Rohn Everson of Maintainer
Corporation, Sheldon, advises job seekers to skip the dramatic, comical
and unnecessary messages that waste the caller’s time. “Employers make
many return calls to applicants, and the last thing they want to do is
listen to a collection of time wasting antics.”
One job seeker who wasted Everson’s
time was the one whose message said “Hi. I’m probably home; I’m just
avoiding someone I don’t like. Leave me a message and if I don’t call
back, it’s because I’m avoiding you.”
Carla Gates of Rohlin Construction,
Estherville, dislikes job seekers who use message numbers – but don’t
bother to let the other person or the employer know.
“My biggest pet peeve is when the
applicant puts someone else’s phone number on the app, and when you call
to leave a message for John you get Crystal’s voice mail, so again you
don’t know if you have the right number or if you should even leave a
message.” Gates’ advice to job seekers: Let employers know they are
calling a message number.
“I called one applicant to offer
him a job, and the lady on the other end said, ‘I don’t know why he gave
you my number, he never comes over to check his messages and is really
irresponsible,’ and then she hung up on me,” said Gates. “Needless to
say I didn’t hire him.”
Gates has also had her share of
unprofessional messages. She didn’t hire the applicant who advised her
that if she was a creditor she should hang up, but to leave a message if
he had won any money, or the one with laughing small children and an
unintelligible message.
Matt Ricke of Manpower, Sioux City,
agrees with Gates. “If you live with other people, make sure they know
you have applied for a job with companies X, A and Q, so if they call,
there is a priority to call them back right away.” If they can’t speak
in a cordial manner, or take a complete message, ask them to not answer
the phone and let the voice mail pick up. A message from “someone from
someplace” won’t help you get the job.
If you don’t have a valid phone
number or another reliable way to get a message, you may miss the one
chance to get an interview, Ricke adds. “The others, who are prepared,
get the message or call, get scheduled for an interview and may even get
the job, just because they were available and ready for work.”
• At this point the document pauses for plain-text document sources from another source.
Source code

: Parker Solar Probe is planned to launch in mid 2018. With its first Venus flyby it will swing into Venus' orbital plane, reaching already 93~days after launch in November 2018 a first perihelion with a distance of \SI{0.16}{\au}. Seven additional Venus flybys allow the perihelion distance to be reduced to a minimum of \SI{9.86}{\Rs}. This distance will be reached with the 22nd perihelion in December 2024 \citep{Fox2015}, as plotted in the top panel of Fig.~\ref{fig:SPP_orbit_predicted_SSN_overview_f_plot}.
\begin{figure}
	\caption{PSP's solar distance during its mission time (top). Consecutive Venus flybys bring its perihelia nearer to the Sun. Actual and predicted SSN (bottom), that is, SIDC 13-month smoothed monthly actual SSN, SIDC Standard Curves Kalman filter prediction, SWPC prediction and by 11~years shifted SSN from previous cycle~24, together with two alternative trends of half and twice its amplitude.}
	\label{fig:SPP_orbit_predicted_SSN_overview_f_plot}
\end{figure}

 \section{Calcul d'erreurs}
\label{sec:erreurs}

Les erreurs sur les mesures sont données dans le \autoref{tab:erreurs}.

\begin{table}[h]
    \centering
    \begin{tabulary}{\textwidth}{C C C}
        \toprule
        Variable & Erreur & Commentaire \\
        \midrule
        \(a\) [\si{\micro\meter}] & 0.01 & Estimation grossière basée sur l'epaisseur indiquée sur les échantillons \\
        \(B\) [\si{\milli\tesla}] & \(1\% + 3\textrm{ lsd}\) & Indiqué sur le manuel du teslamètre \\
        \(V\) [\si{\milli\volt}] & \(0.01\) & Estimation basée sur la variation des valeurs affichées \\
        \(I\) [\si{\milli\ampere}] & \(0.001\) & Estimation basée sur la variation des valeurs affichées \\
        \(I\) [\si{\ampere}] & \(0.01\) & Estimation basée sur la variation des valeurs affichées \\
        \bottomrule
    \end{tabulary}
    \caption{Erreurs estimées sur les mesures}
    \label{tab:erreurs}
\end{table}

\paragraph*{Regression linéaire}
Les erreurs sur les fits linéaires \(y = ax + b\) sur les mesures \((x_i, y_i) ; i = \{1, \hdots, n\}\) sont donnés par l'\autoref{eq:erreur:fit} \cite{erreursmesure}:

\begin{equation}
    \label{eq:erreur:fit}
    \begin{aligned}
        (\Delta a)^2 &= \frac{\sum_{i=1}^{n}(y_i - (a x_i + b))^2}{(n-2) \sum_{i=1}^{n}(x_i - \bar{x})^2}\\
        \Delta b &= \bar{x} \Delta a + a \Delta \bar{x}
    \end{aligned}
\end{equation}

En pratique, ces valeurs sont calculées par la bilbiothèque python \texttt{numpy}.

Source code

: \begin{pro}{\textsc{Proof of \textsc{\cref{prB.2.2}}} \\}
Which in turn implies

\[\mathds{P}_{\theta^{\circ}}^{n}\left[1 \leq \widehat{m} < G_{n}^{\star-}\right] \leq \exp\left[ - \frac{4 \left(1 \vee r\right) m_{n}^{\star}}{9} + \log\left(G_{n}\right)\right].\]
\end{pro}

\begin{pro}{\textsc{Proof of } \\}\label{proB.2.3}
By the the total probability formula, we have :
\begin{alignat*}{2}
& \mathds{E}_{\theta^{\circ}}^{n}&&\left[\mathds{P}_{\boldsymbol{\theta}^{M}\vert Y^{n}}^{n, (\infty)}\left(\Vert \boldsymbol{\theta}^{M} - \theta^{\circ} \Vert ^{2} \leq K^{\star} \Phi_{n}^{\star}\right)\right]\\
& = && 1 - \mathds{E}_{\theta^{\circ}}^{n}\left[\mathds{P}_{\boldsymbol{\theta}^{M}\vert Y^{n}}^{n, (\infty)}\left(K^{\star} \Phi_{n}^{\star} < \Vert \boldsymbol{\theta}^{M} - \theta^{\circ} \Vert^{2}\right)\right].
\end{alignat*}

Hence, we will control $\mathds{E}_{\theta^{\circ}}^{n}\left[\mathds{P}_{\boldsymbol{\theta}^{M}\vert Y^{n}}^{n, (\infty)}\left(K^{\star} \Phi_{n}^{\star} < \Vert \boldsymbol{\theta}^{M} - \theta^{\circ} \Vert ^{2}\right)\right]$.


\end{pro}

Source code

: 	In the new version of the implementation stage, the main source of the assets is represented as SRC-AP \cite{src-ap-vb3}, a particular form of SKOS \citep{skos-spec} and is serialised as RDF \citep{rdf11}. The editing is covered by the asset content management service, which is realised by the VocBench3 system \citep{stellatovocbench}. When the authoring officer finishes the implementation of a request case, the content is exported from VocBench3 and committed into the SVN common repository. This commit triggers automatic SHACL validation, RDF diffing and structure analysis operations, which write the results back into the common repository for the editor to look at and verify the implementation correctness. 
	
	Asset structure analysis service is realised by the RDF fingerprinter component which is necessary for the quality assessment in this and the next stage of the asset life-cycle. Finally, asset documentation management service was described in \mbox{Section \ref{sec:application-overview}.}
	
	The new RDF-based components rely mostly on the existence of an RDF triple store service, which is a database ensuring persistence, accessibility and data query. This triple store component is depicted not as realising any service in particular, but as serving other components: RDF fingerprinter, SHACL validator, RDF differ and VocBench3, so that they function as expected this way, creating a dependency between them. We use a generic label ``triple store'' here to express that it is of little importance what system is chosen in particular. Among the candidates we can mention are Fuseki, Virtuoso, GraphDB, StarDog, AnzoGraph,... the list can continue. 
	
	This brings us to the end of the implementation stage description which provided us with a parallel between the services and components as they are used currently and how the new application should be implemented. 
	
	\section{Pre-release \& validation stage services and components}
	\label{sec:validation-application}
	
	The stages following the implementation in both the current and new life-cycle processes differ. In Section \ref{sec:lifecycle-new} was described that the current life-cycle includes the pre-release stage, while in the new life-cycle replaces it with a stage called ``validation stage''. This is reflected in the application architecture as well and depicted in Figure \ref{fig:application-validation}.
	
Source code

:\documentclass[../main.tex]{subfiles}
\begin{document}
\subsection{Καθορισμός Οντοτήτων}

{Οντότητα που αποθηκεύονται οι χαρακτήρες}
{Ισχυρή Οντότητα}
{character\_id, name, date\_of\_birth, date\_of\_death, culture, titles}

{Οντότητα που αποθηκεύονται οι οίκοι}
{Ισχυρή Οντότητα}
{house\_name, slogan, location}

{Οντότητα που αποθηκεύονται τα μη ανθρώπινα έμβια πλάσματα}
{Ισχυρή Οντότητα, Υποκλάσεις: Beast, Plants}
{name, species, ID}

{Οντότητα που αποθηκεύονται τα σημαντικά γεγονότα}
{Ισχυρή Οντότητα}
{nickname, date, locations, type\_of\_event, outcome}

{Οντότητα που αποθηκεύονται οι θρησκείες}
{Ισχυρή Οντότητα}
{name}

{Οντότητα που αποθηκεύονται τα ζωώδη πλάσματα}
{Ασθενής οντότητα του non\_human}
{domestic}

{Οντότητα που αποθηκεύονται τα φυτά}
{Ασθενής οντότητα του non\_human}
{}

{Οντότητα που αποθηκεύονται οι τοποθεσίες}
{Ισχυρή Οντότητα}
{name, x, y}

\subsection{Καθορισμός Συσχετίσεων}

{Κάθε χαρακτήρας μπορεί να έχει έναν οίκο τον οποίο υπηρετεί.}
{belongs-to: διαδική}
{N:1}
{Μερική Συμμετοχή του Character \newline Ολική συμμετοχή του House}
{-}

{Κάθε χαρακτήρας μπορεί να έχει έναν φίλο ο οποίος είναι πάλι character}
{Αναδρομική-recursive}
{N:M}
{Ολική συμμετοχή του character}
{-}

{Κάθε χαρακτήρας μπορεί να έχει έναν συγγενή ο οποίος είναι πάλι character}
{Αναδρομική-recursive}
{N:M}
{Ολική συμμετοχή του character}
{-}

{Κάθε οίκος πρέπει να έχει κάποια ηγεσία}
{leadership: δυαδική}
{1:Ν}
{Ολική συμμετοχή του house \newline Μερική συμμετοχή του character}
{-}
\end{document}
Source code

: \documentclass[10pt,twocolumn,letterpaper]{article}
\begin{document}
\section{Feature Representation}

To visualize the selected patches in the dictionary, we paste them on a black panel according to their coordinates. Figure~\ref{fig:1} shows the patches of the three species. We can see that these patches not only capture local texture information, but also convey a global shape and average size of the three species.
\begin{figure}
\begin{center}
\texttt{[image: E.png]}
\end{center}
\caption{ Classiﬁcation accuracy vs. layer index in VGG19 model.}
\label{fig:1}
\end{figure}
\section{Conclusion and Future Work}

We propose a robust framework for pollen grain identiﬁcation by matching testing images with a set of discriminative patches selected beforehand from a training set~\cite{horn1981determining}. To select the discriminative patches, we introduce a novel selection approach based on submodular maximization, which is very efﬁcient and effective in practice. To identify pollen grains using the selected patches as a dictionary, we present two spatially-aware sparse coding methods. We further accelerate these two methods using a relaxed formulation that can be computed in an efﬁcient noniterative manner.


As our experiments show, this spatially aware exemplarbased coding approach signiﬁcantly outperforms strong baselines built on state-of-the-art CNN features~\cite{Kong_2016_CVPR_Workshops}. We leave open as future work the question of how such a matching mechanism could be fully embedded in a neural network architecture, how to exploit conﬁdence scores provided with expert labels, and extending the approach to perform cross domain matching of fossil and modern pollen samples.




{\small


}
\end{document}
Another problem, he says, is people
who don’t keep their land line or cell phone service current.
“I wish I had a nickel for every
person who calls me after they had applied previously, and asked why we
never call them and the notes I have are ‘bad phone number or
disconnected,’” says Ricke. He would also appreciate people returning
phone calls.
“We also encounter people we leave
messages for who never call back. When we do eventually get a hold of
them, they say, ‘Well, I got another job and didn’t know I needed to.’ ”
Bryan Kooi of Med-Tec, Orange City,
offers these suggestions to job seekers who use answering machines,
voice mail or message numbers:
-
Avoid generic messages, such as “Leave message after
tone.” Personalize the message by including your name so the
employer knows they have reached the correct number, such as “You’ve
reached the Smiths. Please leave a message. Thanks.”
-
Be polite, brief and clear, and don’t waste time on
such things as telling the caller to leave a message at the beep, or
explaining you cannot come to the phone right now. People calling
long distance don’t want to listen to lengthy messages.
-
Avoid a current trend to include a snippet of music
from your favorite band. It wastes time and money. Also avoid using
profanity, like the message that said, “You better know what the
hell to do by now.”
-
If you are expecting an important phone call or
possible job offer, don’t have small children answer the phone. Do
you really want the caller to know that “Daddy’s in the shower”?
Everson also has advice for people
who leave messages with potential employers. “Keep it short but clear,”
says Everson. “State your name, the time of your call, your phone number
and your reason for calling.” He doesn’t think it hurts to repeat your
name and phone number, and if you are calling about a job advertised in
the newspaper or at IWD, say so.
“A professional and clear message
will certainly not guarantee you land the perfect job,” Kooi says. “But
having an inappropriate message will definitely hurt your chances.”